Governor: I think the honourable lady has asked an extremely important question which I think though it raises a large number of difficulties, in a way misses what I have always thought is one of the most difficult problems of all, which is the translation of some of the concepts of the English Common Law into Chinese în a way which will be easily justiciable. Now I want to stress to the honourable lady that I believe that the point she has raised about the use of language in not just the proceedings of our courts but in the translation of the most important documents for the English Common Law, into the translation of learned journals, I think that is a subject which should receive priority.
And I also believe that she is right to put as much stress as she does on the training of lawyers in Cantonese where they don't already have that language. I think that if she wasn't such a fair-minded person she might criticise me and previous administrations for not having moved more rapidly in these areas, and particularly, perhaps, in the localisation programme in the past, though we have been trying to catch up on that as rapidly as possible.
All I would like to say at this stage is that I think she has raised issues of real priority and I will respond to her as soon as possible, as thoroughly as possible, having consulted the Acting Chief Justice, the Judiciary Administrator and the Attorney's Chambers.

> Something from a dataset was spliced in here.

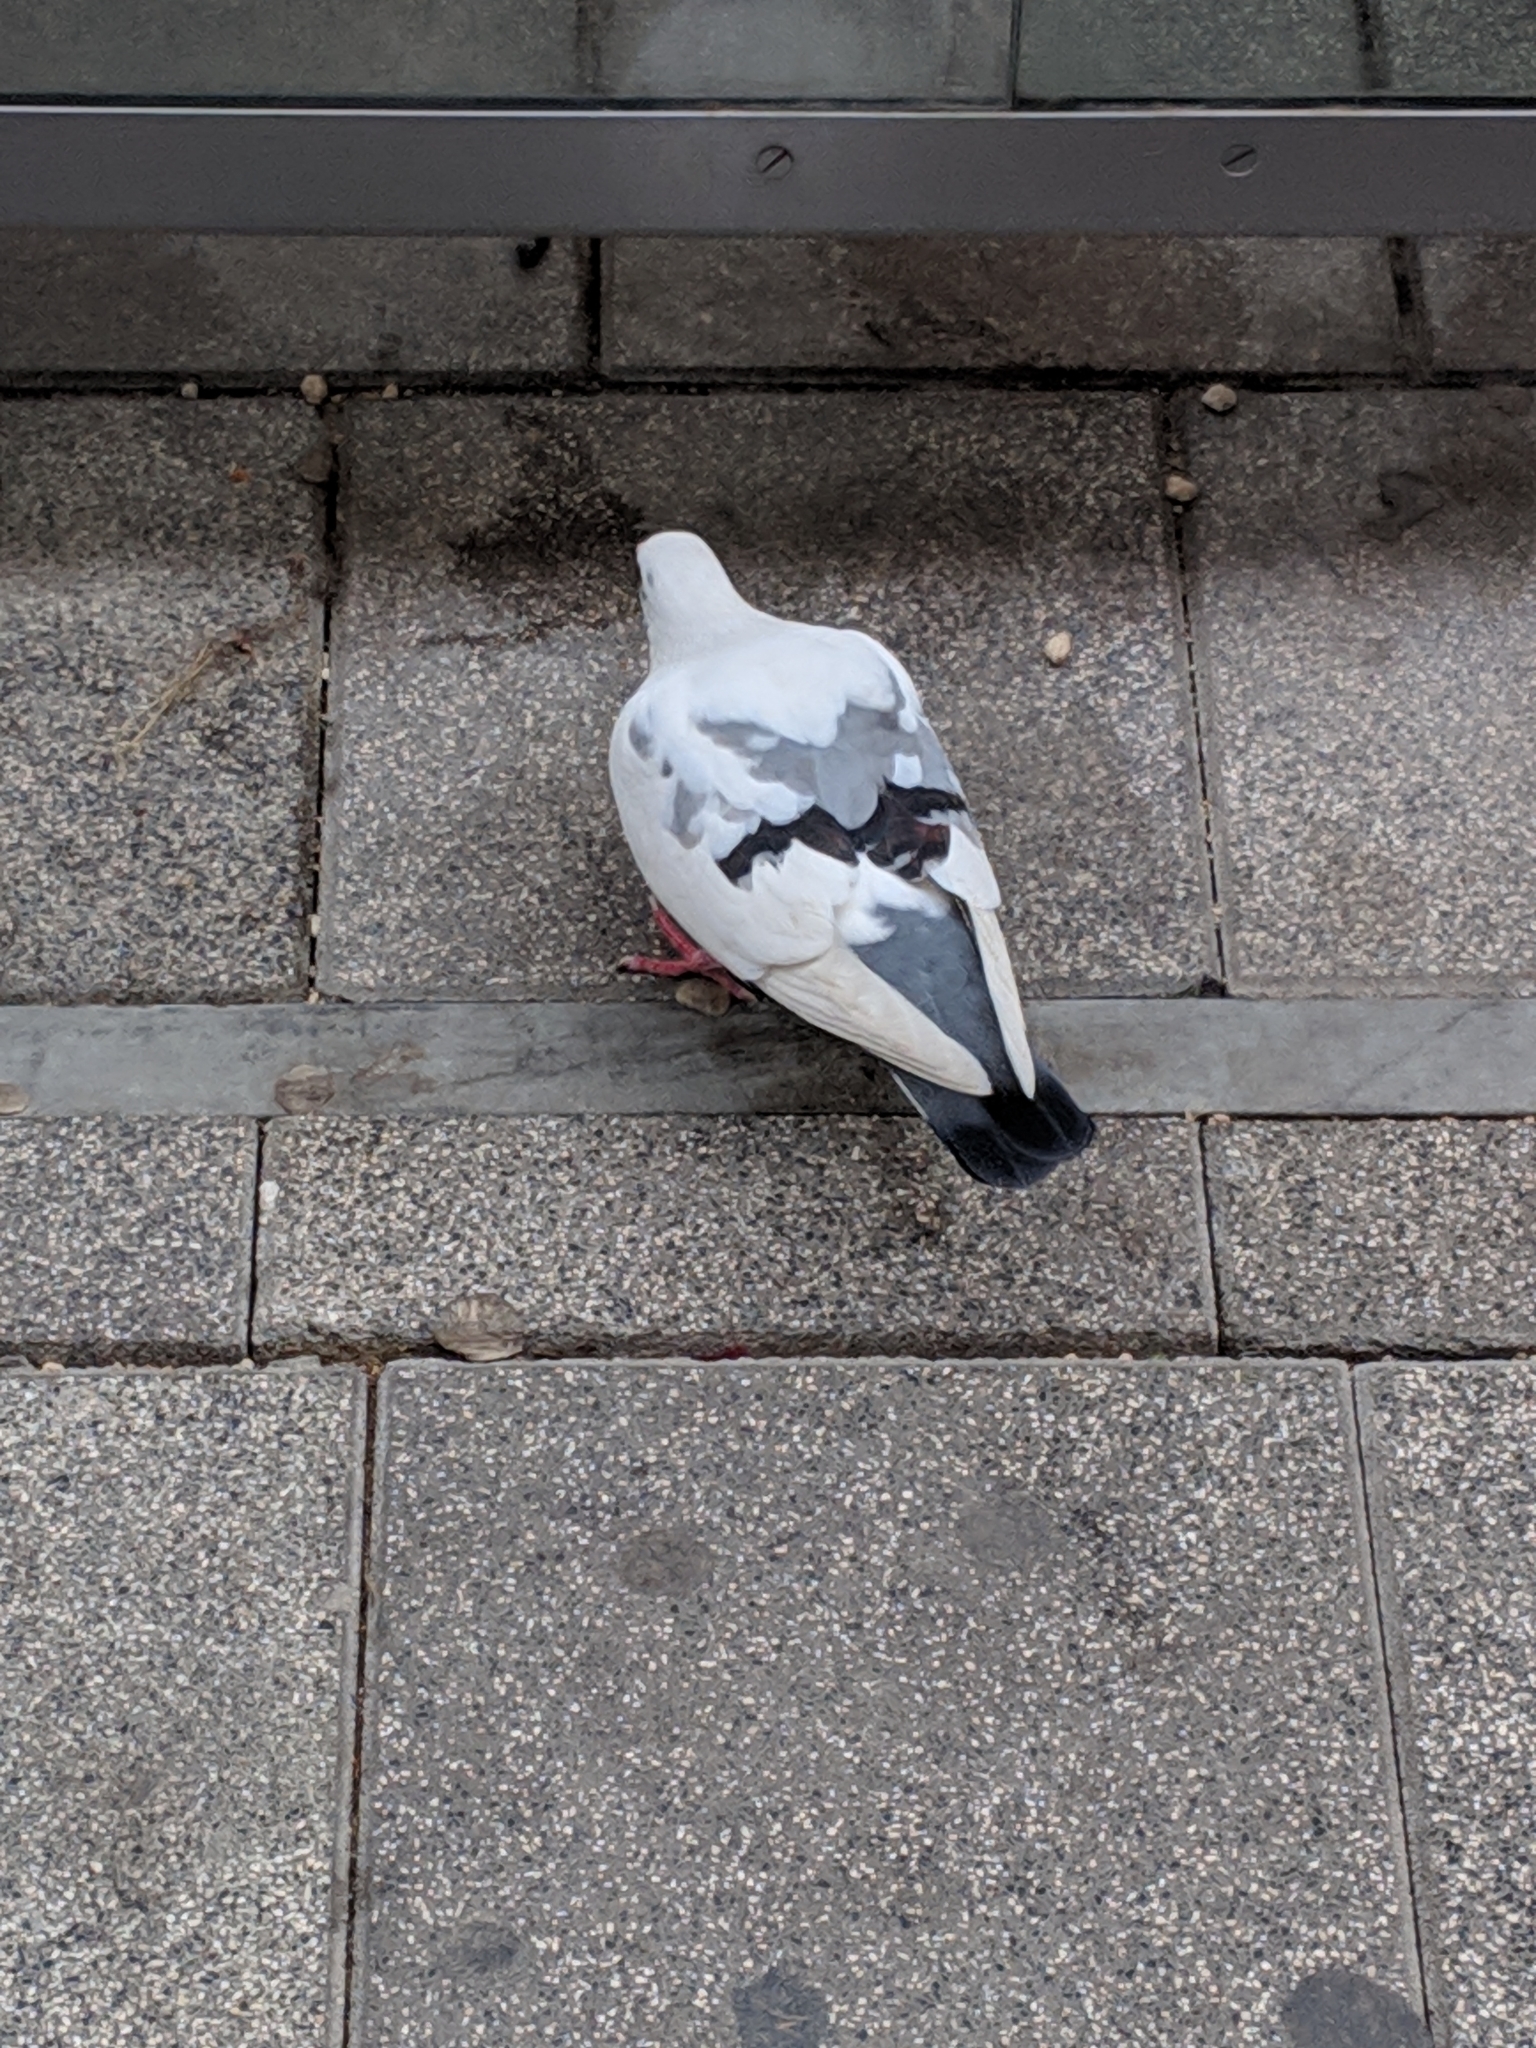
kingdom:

Mr Choy Kan-pui (in Chinese): Mr Governor, in your policy address you use the words of many democracy fighters and revolutionaries and they include Tocqueville and Aung San Suu Kyi of Burma, and Mandela of South Africa. Is it that you are trying to encourage Hong Kong people too, after 1997, to adopt a confrontational attitude and to go on the streets to campaign?
Governor: The honourable member has mentioned three individuals who I think are among the most admirable representatives of decency and liberal values in the history of the globe. So if I was encouraging people to take their example to heart, I am sure that there are few examples which would be better. I mean he could have mentioned, as well, great religious figures, but as far as political figures are concerned he seems to me to mention three who everybody decent should admire.
I have never regarded myself as a revolutionary. The honourable member should hear what my political opponents in the United Kingdom used to say about me. I am a dyed-in-the-wool Tory - no revolutionary here. But I do very much admire the Burmese Nobel Laureate who seems to me to have worked with extraordinary restraint and decency for the values which I believe in and I hope the honourable member believes in. I regard De Tocqueville, as I said yesterday, as one of the greatest political philosophers and I don't think many people could regard him as a revolutionary - rather less revolutionary than Karl Marx for example. And as for Nelson Mandela, I think that he has given the whole world one of the most important lessons in magnanimity over the last few years and indeed much of the prospect for rebuilding society in South Africa rests with his quite astonishing generosity of spirit.